» **Your objective**
Recast all of the data below as a JSON list of strings, one string per line, leaving out any blank lines.

» **Material supplied**
########################################

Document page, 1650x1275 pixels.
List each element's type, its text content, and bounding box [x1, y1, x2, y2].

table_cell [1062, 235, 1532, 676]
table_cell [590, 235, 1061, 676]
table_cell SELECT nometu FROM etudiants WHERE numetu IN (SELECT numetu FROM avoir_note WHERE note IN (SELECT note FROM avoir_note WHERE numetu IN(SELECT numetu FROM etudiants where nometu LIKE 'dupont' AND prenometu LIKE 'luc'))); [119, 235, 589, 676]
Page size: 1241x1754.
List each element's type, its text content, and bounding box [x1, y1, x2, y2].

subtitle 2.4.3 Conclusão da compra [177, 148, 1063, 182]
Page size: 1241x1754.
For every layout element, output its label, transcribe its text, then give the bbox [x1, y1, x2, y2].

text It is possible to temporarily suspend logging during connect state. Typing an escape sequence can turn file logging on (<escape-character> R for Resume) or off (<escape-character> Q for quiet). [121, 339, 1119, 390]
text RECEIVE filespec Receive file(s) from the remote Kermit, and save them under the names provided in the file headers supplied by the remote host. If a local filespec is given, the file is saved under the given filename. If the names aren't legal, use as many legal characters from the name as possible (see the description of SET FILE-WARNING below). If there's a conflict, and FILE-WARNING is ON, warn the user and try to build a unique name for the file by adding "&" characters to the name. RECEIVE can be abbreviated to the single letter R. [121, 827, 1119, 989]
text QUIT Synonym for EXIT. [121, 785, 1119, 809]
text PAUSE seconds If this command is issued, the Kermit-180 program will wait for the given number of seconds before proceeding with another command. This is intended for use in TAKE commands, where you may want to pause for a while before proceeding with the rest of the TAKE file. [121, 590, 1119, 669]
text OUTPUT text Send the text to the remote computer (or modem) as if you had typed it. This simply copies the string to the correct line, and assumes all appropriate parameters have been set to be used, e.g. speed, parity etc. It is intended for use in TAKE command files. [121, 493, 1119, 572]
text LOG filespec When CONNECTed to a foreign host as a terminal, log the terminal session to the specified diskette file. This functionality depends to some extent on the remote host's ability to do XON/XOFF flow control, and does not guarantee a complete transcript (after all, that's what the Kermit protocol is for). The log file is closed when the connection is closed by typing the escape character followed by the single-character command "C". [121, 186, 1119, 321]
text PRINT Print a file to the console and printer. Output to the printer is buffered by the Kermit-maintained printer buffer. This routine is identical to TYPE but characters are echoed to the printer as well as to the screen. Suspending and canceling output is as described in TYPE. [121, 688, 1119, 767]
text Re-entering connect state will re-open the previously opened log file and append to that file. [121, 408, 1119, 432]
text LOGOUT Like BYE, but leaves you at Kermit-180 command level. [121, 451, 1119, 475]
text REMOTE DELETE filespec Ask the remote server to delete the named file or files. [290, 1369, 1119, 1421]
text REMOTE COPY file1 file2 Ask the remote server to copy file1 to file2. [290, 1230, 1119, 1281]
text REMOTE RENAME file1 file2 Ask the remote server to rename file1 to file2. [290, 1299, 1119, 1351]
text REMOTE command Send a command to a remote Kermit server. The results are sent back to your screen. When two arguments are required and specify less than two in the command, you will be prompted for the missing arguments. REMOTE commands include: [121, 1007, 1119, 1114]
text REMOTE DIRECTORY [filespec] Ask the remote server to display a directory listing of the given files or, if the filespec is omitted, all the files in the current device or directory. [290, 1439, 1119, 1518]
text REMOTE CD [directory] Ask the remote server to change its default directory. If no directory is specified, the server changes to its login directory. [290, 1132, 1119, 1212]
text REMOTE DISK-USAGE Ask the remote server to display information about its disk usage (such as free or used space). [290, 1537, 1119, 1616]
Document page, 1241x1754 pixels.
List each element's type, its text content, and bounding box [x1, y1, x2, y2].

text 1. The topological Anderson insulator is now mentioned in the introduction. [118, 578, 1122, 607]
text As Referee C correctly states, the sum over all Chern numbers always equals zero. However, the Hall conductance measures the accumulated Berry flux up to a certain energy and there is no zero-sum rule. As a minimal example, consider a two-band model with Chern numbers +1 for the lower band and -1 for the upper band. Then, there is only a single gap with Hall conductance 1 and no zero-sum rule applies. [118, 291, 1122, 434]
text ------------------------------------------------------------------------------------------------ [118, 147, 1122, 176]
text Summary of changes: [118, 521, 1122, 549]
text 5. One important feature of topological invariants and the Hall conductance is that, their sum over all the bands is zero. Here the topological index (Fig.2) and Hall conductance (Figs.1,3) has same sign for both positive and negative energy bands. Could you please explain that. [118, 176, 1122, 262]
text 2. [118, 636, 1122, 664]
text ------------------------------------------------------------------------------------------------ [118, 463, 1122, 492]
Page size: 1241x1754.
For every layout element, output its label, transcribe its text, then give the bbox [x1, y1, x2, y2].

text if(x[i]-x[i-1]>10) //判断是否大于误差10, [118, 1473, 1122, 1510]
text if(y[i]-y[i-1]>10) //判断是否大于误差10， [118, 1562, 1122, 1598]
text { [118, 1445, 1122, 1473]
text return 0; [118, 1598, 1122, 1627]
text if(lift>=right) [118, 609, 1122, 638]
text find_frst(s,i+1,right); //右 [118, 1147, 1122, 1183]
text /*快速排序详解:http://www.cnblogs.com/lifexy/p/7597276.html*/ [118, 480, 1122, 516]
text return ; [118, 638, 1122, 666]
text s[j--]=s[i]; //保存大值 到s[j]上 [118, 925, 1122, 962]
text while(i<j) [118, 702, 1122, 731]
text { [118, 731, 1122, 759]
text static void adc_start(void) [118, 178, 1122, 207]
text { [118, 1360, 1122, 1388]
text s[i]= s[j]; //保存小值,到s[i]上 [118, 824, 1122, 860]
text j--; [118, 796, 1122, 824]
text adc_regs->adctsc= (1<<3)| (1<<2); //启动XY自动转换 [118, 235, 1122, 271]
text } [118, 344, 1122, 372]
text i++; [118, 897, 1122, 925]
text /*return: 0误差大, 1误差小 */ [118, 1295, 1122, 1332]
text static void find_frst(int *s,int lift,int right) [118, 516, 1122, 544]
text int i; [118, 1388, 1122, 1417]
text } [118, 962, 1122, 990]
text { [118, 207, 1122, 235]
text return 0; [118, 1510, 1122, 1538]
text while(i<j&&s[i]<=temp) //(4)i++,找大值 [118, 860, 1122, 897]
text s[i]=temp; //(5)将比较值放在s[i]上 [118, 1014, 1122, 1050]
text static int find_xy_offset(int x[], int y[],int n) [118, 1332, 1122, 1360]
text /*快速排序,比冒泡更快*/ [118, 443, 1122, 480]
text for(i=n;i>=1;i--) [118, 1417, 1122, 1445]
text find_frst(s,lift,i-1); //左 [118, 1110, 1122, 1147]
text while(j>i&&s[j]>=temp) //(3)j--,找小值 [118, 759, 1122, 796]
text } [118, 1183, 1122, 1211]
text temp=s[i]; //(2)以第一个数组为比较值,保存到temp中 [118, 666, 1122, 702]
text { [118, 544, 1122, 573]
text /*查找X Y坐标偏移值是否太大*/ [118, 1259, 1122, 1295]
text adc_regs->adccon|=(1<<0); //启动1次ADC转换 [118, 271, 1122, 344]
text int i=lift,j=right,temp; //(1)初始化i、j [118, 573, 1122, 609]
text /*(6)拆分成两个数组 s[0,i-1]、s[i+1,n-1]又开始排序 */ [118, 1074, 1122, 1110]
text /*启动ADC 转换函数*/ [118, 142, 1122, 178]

########################################

» **Final result**
[
  "Document page, 1650x1275 pixels.",
  "List each element's type, its text content, and bounding box [x1, y1, x2, y2].",
  "table_cell [1062, 235, 1532, 676]",
  "table_cell [590, 235, 1061, 676]",
  "table_cell SELECT nometu FROM etudiants WHERE numetu IN (SELECT numetu FROM avoir_note WHERE note IN (SELECT note FROM avoir_note WHERE numetu IN(SELECT numetu FROM etudiants where nometu LIKE 'dupont' AND prenometu LIKE 'luc'))); [119, 235, 589, 676]",
  "Page size: 1241x1754.",
  "List each element's type, its text content, and bounding box [x1, y1, x2, y2].",
  "subtitle 2.4.3 Conclusão da compra [177, 148, 1063, 182]",
  "Page size: 1241x1754.",
  "For every layout element, output its label, transcribe its text, then give the bbox [x1, y1, x2, y2].",
  "text It is possible to temporarily suspend logging during connect state. Typing an escape sequence can turn file logging on (<escape-character> R for Resume) or off (<escape-character> Q for quiet). [121, 339, 1119, 390]",
  "text RECEIVE filespec Receive file(s) from the remote Kermit, and save them under the names provided in the file headers supplied by the remote host. If a local filespec is given, the file is saved under the given filename. If the names aren't legal, use as many legal characters from the name as possible (see the description of SET FILE-WARNING below). If there's a conflict, and FILE-WARNING is ON, warn the user and try to build a unique name for the file by adding \"&\" characters to the name. RECEIVE can be abbreviated to the single letter R. [121, 827, 1119, 989]",
  "text QUIT Synonym for EXIT. [121, 785, 1119, 809]",
  "text PAUSE seconds If this command is issued, the Kermit-180 program will wait for the given number of seconds before proceeding with another command. This is intended for use in TAKE commands, where you may want to pause for a while before proceeding with the rest of the TAKE file. [121, 590, 1119, 669]",
  "text OUTPUT text Send the text to the remote computer (or modem) as if you had typed it. This simply copies the string to the correct line, and assumes all appropriate parameters have been set to be used, e.g. speed, parity etc. It is intended for use in TAKE command files. [121, 493, 1119, 572]",
  "text LOG filespec When CONNECTed to a foreign host as a terminal, log the terminal session to the specified diskette file. This functionality depends to some extent on the remote host's ability to do XON/XOFF flow control, and does not guarantee a complete transcript (after all, that's what the Kermit protocol is for). The log file is closed when the connection is closed by typing the escape character followed by the single-character command \"C\". [121, 186, 1119, 321]",
  "text PRINT Print a file to the console and printer. Output to the printer is buffered by the Kermit-maintained printer buffer. This routine is identical to TYPE but characters are echoed to the printer as well as to the screen. Suspending and canceling output is as described in TYPE. [121, 688, 1119, 767]",
  "text Re-entering connect state will re-open the previously opened log file and append to that file. [121, 408, 1119, 432]",
  "text LOGOUT Like BYE, but leaves you at Kermit-180 command level. [121, 451, 1119, 475]",
  "text REMOTE DELETE filespec Ask the remote server to delete the named file or files. [290, 1369, 1119, 1421]",
  "text REMOTE COPY file1 file2 Ask the remote server to copy file1 to file2. [290, 1230, 1119, 1281]",
  "text REMOTE RENAME file1 file2 Ask the remote server to rename file1 to file2. [290, 1299, 1119, 1351]",
  "text REMOTE command Send a command to a remote Kermit server. The results are sent back to your screen. When two arguments are required and specify less than two in the command, you will be prompted for the missing arguments. REMOTE commands include: [121, 1007, 1119, 1114]",
  "text REMOTE DIRECTORY [filespec] Ask the remote server to display a directory listing of the given files or, if the filespec is omitted, all the files in the current device or directory. [290, 1439, 1119, 1518]",
  "text REMOTE CD [directory] Ask the remote server to change its default directory. If no directory is specified, the server changes to its login directory. [290, 1132, 1119, 1212]",
  "text REMOTE DISK-USAGE Ask the remote server to display information about its disk usage (such as free or used space). [290, 1537, 1119, 1616]",
  "Document page, 1241x1754 pixels.",
  "List each element's type, its text content, and bounding box [x1, y1, x2, y2].",
  "text 1. The topological Anderson insulator is now mentioned in the introduction. [118, 578, 1122, 607]",
  "text As Referee C correctly states, the sum over all Chern numbers always equals zero. However, the Hall conductance measures the accumulated Berry flux up to a certain energy and there is no zero-sum rule. As a minimal example, consider a two-band model with Chern numbers +1 for the lower band and -1 for the upper band. Then, there is only a single gap with Hall conductance 1 and no zero-sum rule applies. [118, 291, 1122, 434]",
  "text ------------------------------------------------------------------------------------------------ [118, 147, 1122, 176]",
  "text Summary of changes: [118, 521, 1122, 549]",
  "text 5. One important feature of topological invariants and the Hall conductance is that, their sum over all the bands is zero. Here the topological index (Fig.2) and Hall conductance (Figs.1,3) has same sign for both positive and negative energy bands. Could you please explain that. [118, 176, 1122, 262]",
  "text 2. [118, 636, 1122, 664]",
  "text ------------------------------------------------------------------------------------------------ [118, 463, 1122, 492]",
  "Page size: 1241x1754.",
  "For every layout element, output its label, transcribe its text, then give the bbox [x1, y1, x2, y2].",
  "text if(x[i]-x[i-1]>10) //判断是否大于误差10, [118, 1473, 1122, 1510]",
  "text if(y[i]-y[i-1]>10) //判断是否大于误差10， [118, 1562, 1122, 1598]",
  "text { [118, 1445, 1122, 1473]",
  "text return 0; [118, 1598, 1122, 1627]",
  "text if(lift>=right) [118, 609, 1122, 638]",
  "text find_frst(s,i+1,right); //右 [118, 1147, 1122, 1183]",
  "text /*快速排序详解:http://www.cnblogs.com/lifexy/p/7597276.html*/ [118, 480, 1122, 516]",
  "text return ; [118, 638, 1122, 666]",
  "text s[j--]=s[i]; //保存大值 到s[j]上 [118, 925, 1122, 962]",
  "text while(i<j) [118, 702, 1122, 731]",
  "text { [118, 731, 1122, 759]",
  "text static void adc_start(void) [118, 178, 1122, 207]",
  "text { [118, 1360, 1122, 1388]",
  "text s[i]= s[j]; //保存小值,到s[i]上 [118, 824, 1122, 860]",
  "text j--; [118, 796, 1122, 824]",
  "text adc_regs->adctsc= (1<<3)| (1<<2); //启动XY自动转换 [118, 235, 1122, 271]",
  "text } [118, 344, 1122, 372]",
  "text i++; [118, 897, 1122, 925]",
  "text /*return: 0误差大, 1误差小 */ [118, 1295, 1122, 1332]",
  "text static void find_frst(int *s,int lift,int right) [118, 516, 1122, 544]",
  "text int i; [118, 1388, 1122, 1417]",
  "text } [118, 962, 1122, 990]",
  "text { [118, 207, 1122, 235]",
  "text return 0; [118, 1510, 1122, 1538]",
  "text while(i<j&&s[i]<=temp) //(4)i++,找大值 [118, 860, 1122, 897]",
  "text s[i]=temp; //(5)将比较值放在s[i]上 [118, 1014, 1122, 1050]",
  "text static int find_xy_offset(int x[], int y[],int n) [118, 1332, 1122, 1360]",
  "text /*快速排序,比冒泡更快*/ [118, 443, 1122, 480]",
  "text for(i=n;i>=1;i--) [118, 1417, 1122, 1445]",
  "text find_frst(s,lift,i-1); //左 [118, 1110, 1122, 1147]",
  "text while(j>i&&s[j]>=temp) //(3)j--,找小值 [118, 759, 1122, 796]",
  "text } [118, 1183, 1122, 1211]",
  "text temp=s[i]; //(2)以第一个数组为比较值,保存到temp中 [118, 666, 1122, 702]",
  "text { [118, 544, 1122, 573]",
  "text /*查找X Y坐标偏移值是否太大*/ [118, 1259, 1122, 1295]",
  "text adc_regs->adccon|=(1<<0); //启动1次ADC转换 [118, 271, 1122, 344]",
  "text int i=lift,j=right,temp; //(1)初始化i、j [118, 573, 1122, 609]",
  "text /*(6)拆分成两个数组 s[0,i-1]、s[i+1,n-1]又开始排序 */ [118, 1074, 1122, 1110]",
  "text /*启动ADC 转换函数*/ [118, 142, 1122, 178]"
]